Version difference data:
----
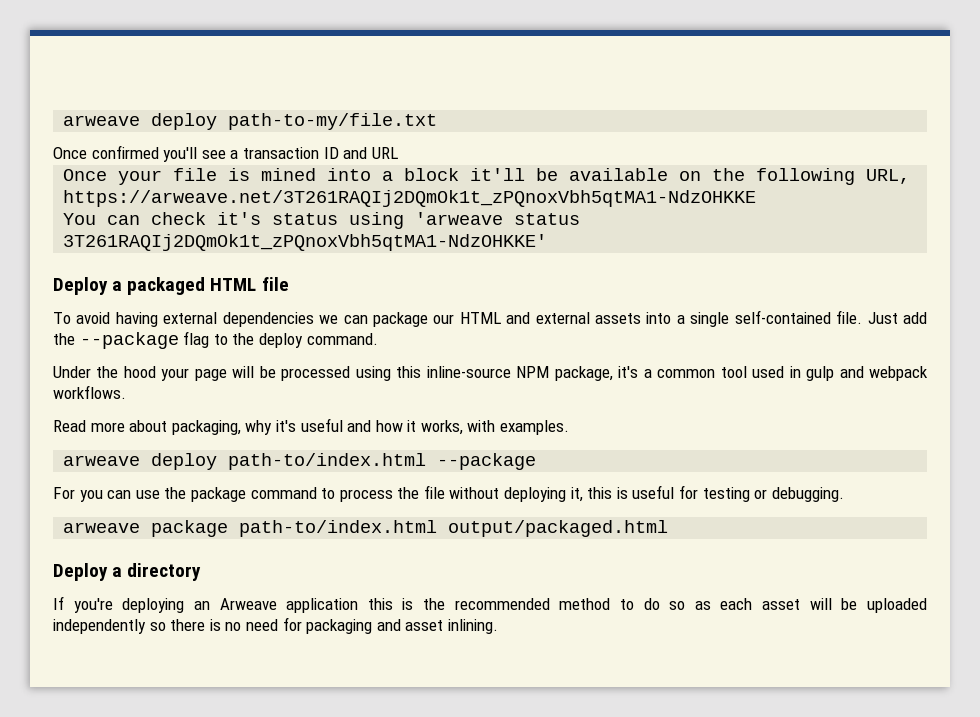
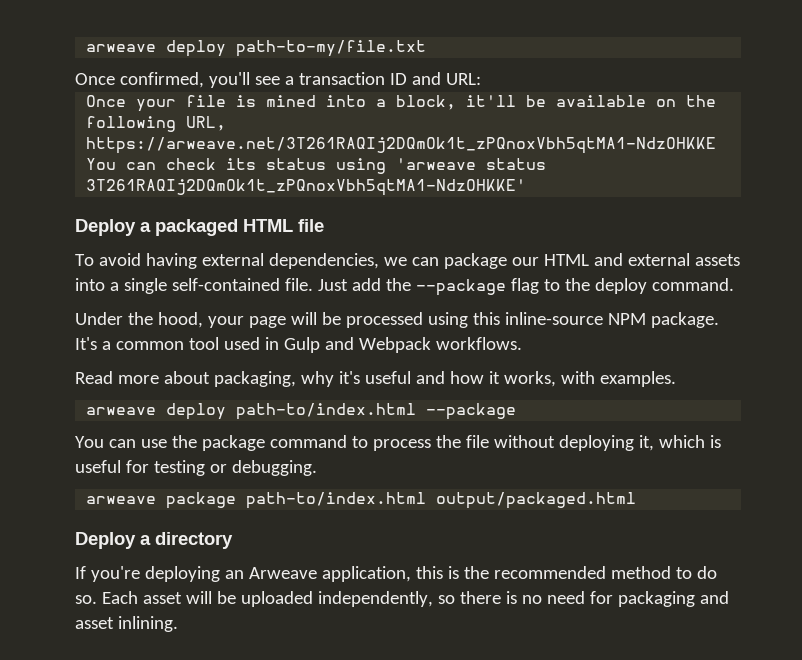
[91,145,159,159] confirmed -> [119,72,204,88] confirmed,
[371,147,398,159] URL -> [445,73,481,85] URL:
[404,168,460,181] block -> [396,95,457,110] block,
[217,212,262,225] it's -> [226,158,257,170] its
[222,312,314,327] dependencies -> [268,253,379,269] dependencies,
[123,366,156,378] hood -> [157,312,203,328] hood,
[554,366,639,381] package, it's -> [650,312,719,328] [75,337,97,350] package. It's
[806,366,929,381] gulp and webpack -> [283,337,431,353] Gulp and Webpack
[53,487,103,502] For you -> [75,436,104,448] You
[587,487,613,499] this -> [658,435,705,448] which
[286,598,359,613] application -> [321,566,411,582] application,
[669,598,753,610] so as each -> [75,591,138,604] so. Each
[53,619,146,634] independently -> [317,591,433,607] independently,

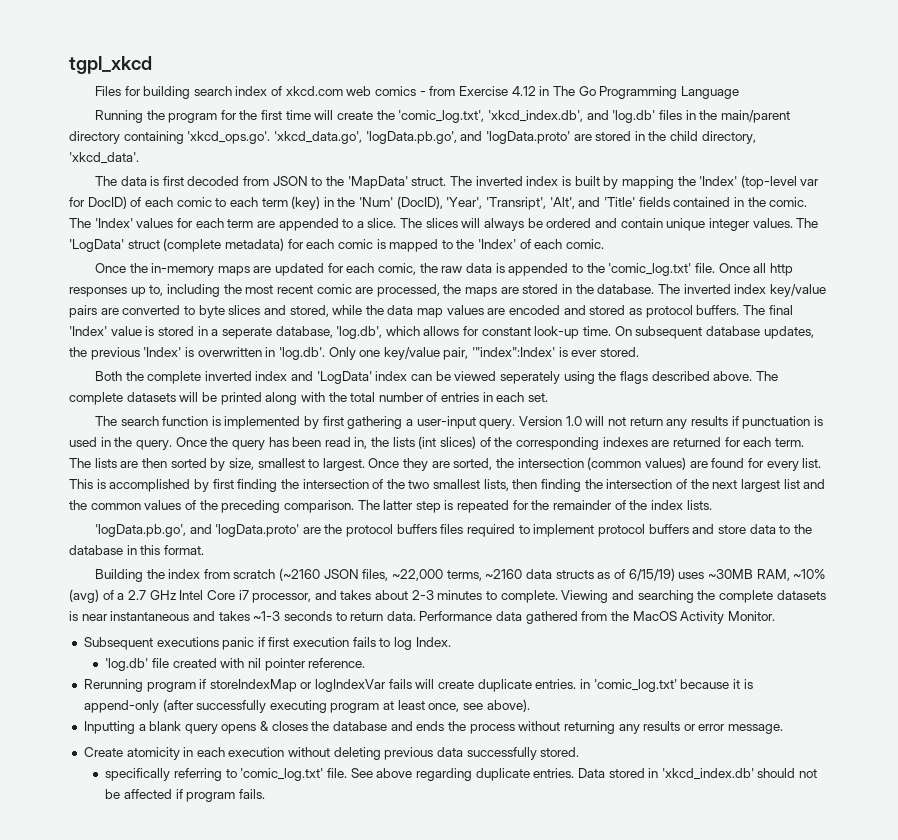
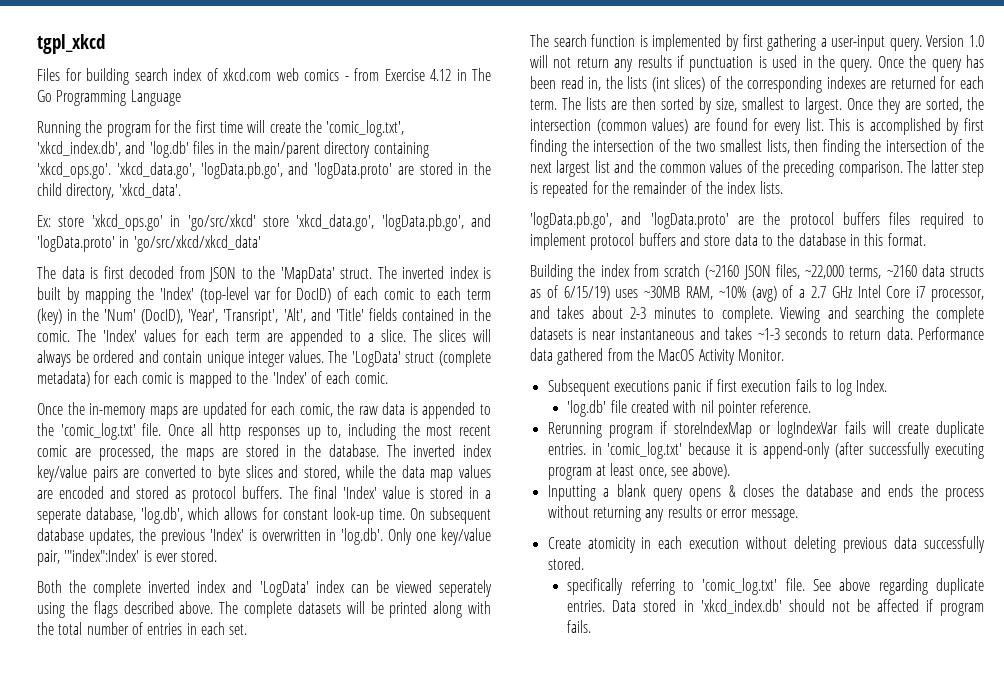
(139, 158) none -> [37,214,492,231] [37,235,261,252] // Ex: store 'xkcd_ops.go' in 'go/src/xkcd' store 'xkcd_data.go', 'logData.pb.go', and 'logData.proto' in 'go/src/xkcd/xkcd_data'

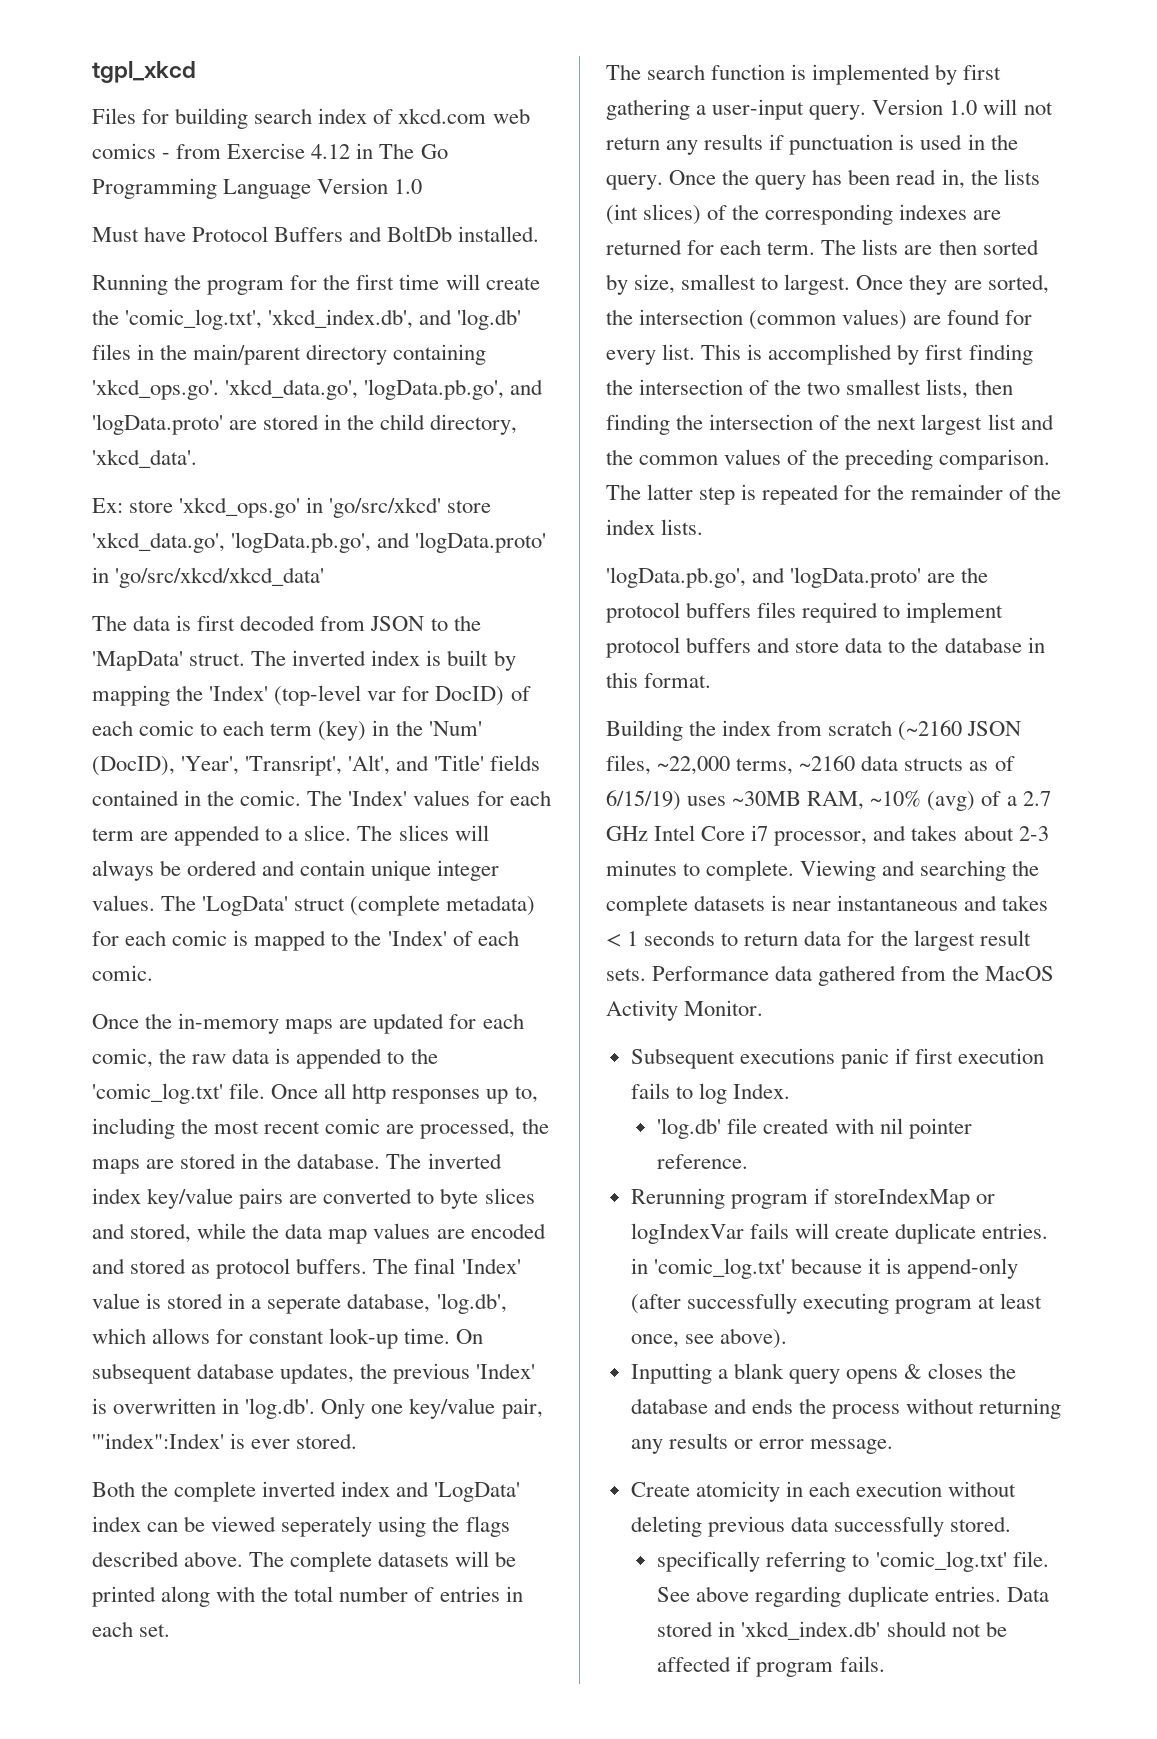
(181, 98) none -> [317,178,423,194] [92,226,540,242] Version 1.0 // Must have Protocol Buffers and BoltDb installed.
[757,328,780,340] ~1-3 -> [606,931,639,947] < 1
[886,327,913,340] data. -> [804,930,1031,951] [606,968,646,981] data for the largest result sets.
----
REQUIRED WORK - In the records above, find the line that contains "[53,619,146,634] independently ->", then write it out along with every line after it, exactly, through the last one. Leave the pictures out.

ANSWER TO THIS PROBLEM -
[53,619,146,634] independently -> [317,591,433,607] independently,

(139, 158) none -> [37,214,492,231] [37,235,261,252] // Ex: store 'xkcd_ops.go' in 'go/src/xkcd' store 'xkcd_data.go', 'logData.pb.go', and 'logData.proto' in 'go/src/xkcd/xkcd_data'

(181, 98) none -> [317,178,423,194] [92,226,540,242] Version 1.0 // Must have Protocol Buffers and BoltDb installed.
[757,328,780,340] ~1-3 -> [606,931,639,947] < 1
[886,327,913,340] data. -> [804,930,1031,951] [606,968,646,981] data for the largest result sets.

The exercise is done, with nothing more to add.